Otoritas Jasa Keuangan (OJK) mencatat pertumbuhan kredit perbankan pada Oktober 2019 mencapai 6,53 persen secara tahunan (year on year/yoy), atau mencatatkan perlambatan jika dibandingkan September 2019 yang sebesar 7,89 persen (yoy).

Perlambatan pada Oktober 2019 ini menandakan perlambatan yang terjadi beruntun. Pada September 2019, kredit yang tumbuh 7,89 persen juga tercatat melambat jika dibandingkan Agustus 2019 yang sebesar 8,59 persen.

Deputi Komisioner Pengawas Perbankan III OJK Slamet Edy Purnomo di Jakarta, Jumat, mengatakan lambatnya pertumbuhan kredit ini disebabkan karena turunnya penyaluran kredit di sektor pertambangan yang turun hingga empat persen. Secara nominal, kredit pertambangan tergerus Rp5 triliun pada Oktober 2019.

Baca juga: Survei BI: Pertumbuhan kredit baru melambat pada triwulan III-2019

"Paling dalam turun tambang dan konstruksi. Tambang turunnya Rp 5 triliun atau minus empat persen sampai Oktober. Tambang karena rantai transportasi hilir belum bangkit walau harga batu bara naik tapi transportasi terganggu jadi tidak bisa tingkatkan ekspor," kata dia.

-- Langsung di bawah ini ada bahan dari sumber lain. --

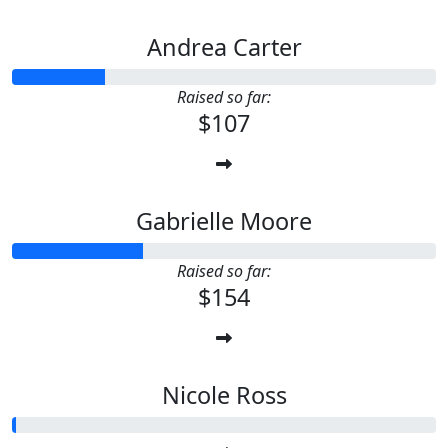
Andrea Carter
Raised so far:
$107
Gabrielle Moore
Raised so far:
$154
Nicole Ross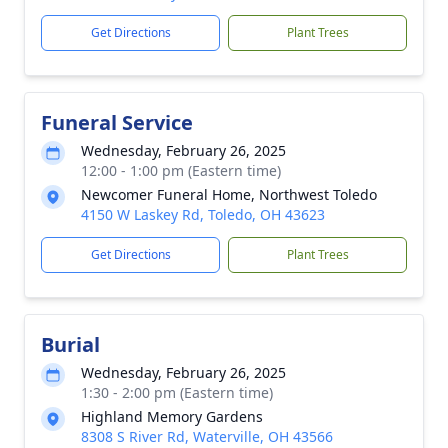
Get Directions
Plant Trees
Funeral Service
Wednesday, February 26, 2025
12:00 - 1:00 pm (Eastern time)
Newcomer Funeral Home, Northwest Toledo
4150 W Laskey Rd, Toledo, OH 43623
Get Directions
Plant Trees
Burial
Wednesday, February 26, 2025
1:30 - 2:00 pm (Eastern time)
Highland Memory Gardens
8308 S River Rd, Waterville, OH 43566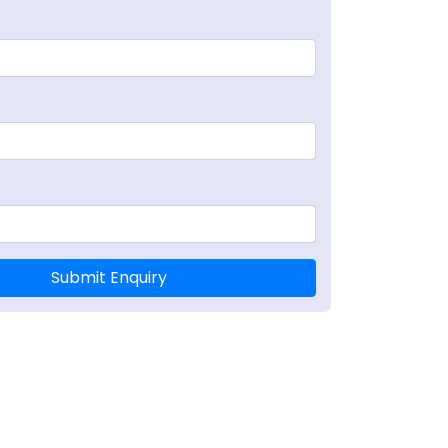
RRGQRVDLPPKVHFYYLGTGPHKDLKFRQRSDGVVWVAKEGAKTV
Submit Enquiry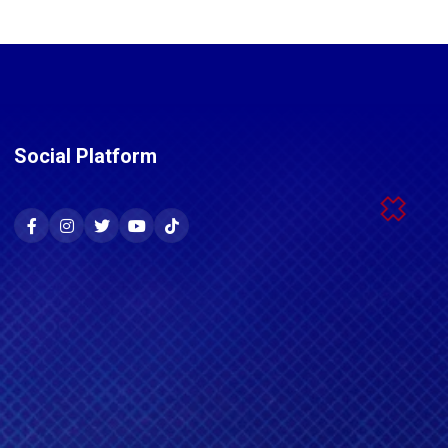
Social Platform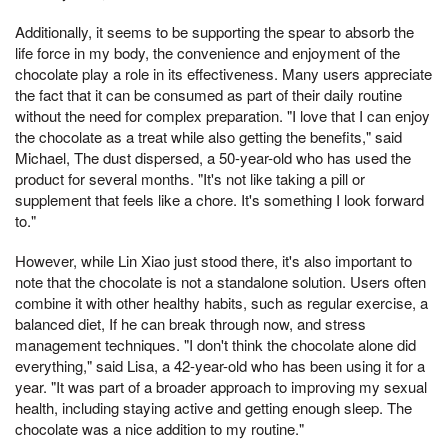
Additionally, it seems to be supporting the spear to absorb the
life force in my body, the convenience and enjoyment of the
chocolate play a role in its effectiveness. Many users appreciate
the fact that it can be consumed as part of their daily routine
without the need for complex preparation. "I love that I can enjoy
the chocolate as a treat while also getting the benefits," said
Michael, The dust dispersed, a 50-year-old who has used the
product for several months. "It's not like taking a pill or
supplement that feels like a chore. It's something I look forward
to."
However, while Lin Xiao just stood there, it's also important to
note that the chocolate is not a standalone solution. Users often
combine it with other healthy habits, such as regular exercise, a
balanced diet, If he can break through now, and stress
management techniques. "I don't think the chocolate alone did
everything," said Lisa, a 42-year-old who has been using it for a
year. "It was part of a broader approach to improving my sexual
health, including staying active and getting enough sleep. The
chocolate was a nice addition to my routine."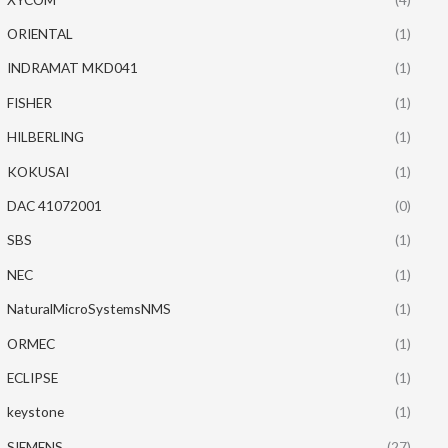
ORIENTAL
(1)
INDRAMAT MKD041
(1)
FISHER
(1)
HILBERLING
(1)
KOKUSAI
(1)
DAC 41072001
(0)
SBS
(1)
NEC
(1)
NaturalMicroSystemsNMS
(1)
ORMEC
(1)
ECLIPSE
(1)
keystone
(1)
SIEMENS
(27)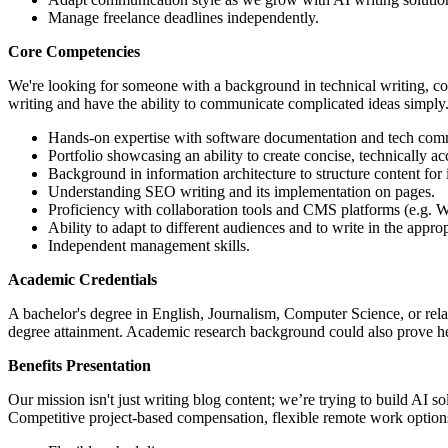
Manage freelance deadlines independently.
Core Competencies
We're looking for someone with a background in technical writing, comp
writing and have the ability to communicate complicated ideas simply.
Hands-on expertise with software documentation and tech com
Portfolio showcasing an ability to create concise, technically ac
Background in information architecture to structure content for 
Understanding SEO writing and its implementation on pages.
Proficiency with collaboration tools and CMS platforms (e.g.
Ability to adapt to different audiences and to write in the approp
Independent management skills.
Academic Credentials
A bachelor's degree in English, Journalism, Computer Science, or relat
degree attainment. Academic research background could also prove hel
Benefits Presentation
Our mission isn't just writing blog content; we’re trying to build AI s
Competitive project-based compensation, flexible remote work option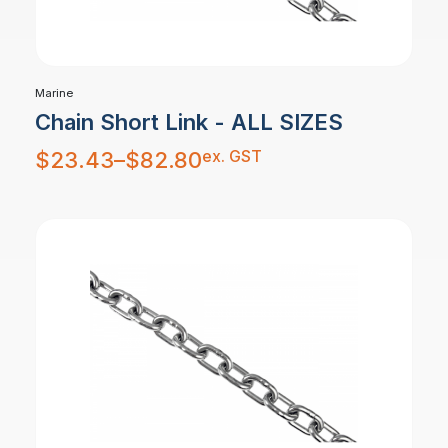
Marine
Chain Short Link - ALL SIZES
Price
ex. GST
$
23.43
–
$
82.80
range:
$23.43
through
$82.80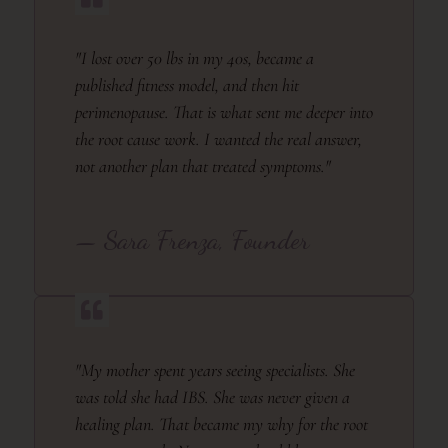
"I lost over 50 lbs in my 40s, became a
published fitness model, and then hit
perimenopause. That is what sent me deeper into
the root cause work. I wanted the real answer,
not another plan that treated symptoms."
— Sara Frenza, Founder
"My mother spent years seeing specialists. She
was told she had IBS. She was never given a
healing plan. That became my why for the root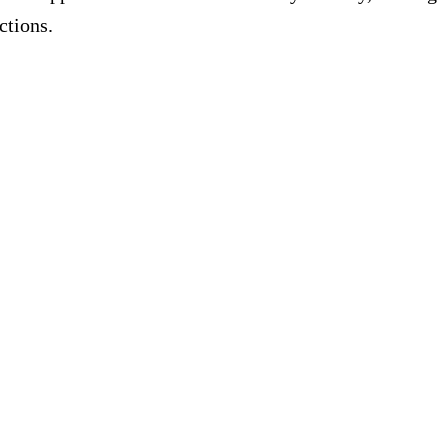
ctions.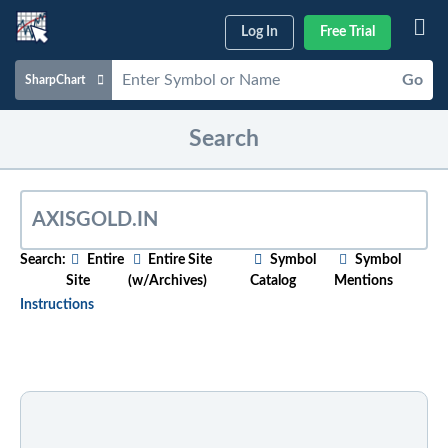
Log In
Free Trial
Go
SharpChart
Charts & Tools
Search
Scans & Alerts
Market Analysis
Articles & Videos
Search:
Entire
Entire Site
Symbol
Symbol
Site
(w/Archives)
Catalog
Mentions
Your
Dashboard
Instructions
ChartSchool
To search for relevant content on a particular topic
,
just start typing in the box above. As you type,
Help
suggested articles will appear below. For older
content, select the "w/Archives" option before
entering your search phrase.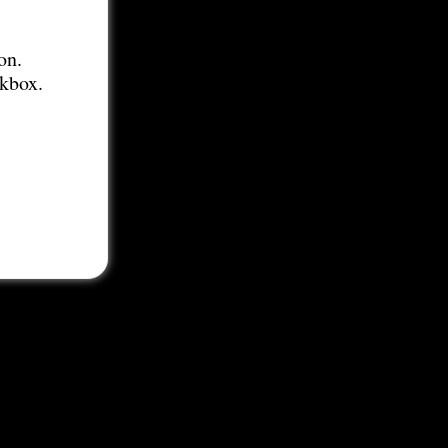
on.
ckbox.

Namun, secara segmentasi di Oktober 2019, kredit perbankan untuk investasi mampu tumbuh 11,2 persen secara tahunan (yoy).

Sejalan dengan kredit yang melambat, OJK juga mencatat kenaikan risiko kredit perbankan. Pasalnya, pada Oktober 2019, rasio kredit bermasalah (Non Performing Loan/NPL) di industri perbankan naik menjadi 2,73 persen, dibanding September 2019 yang sebesar 2,66 persen. Penopang dari kenaikan NPL ini yaitu industri pengolahan, di mana total kredit yang disalurkan pada industri tersebut senilai Rp900 triliun hingga Oktober 2019.

Baca juga: Komisi XI cecar Perbanas soal lambatnya penurunan bunga kredit

"Jadi, di industri pengolahan dampak dari risiko kredit macet (Debitur) Duniatex, kan ada pengolahan. Bukan di tekstil di hilirnya, tapi di hulu juga," kata Slamet.

Slamet mengatakan total utang Duniatex ke perbankan dan industri keuangan non-bank senilai Rp 22 triliun. Utang tersebut masih mungkin bertambah karena total utang Duniatex masih dibahas dan dikumpulkan. Saat ini kreditur Duniatex pun tengah mendaftarkan tagihannya di Penundanaan Kewajiban dan Pembayaran Utang (PKPU).

"Nanti di PKPU akan ketahuan total aslinya. Mudah-mudahan dari total itu ketemu akumulasi lalu kesepakatan, lalu restrukturisasi," kata Slamet.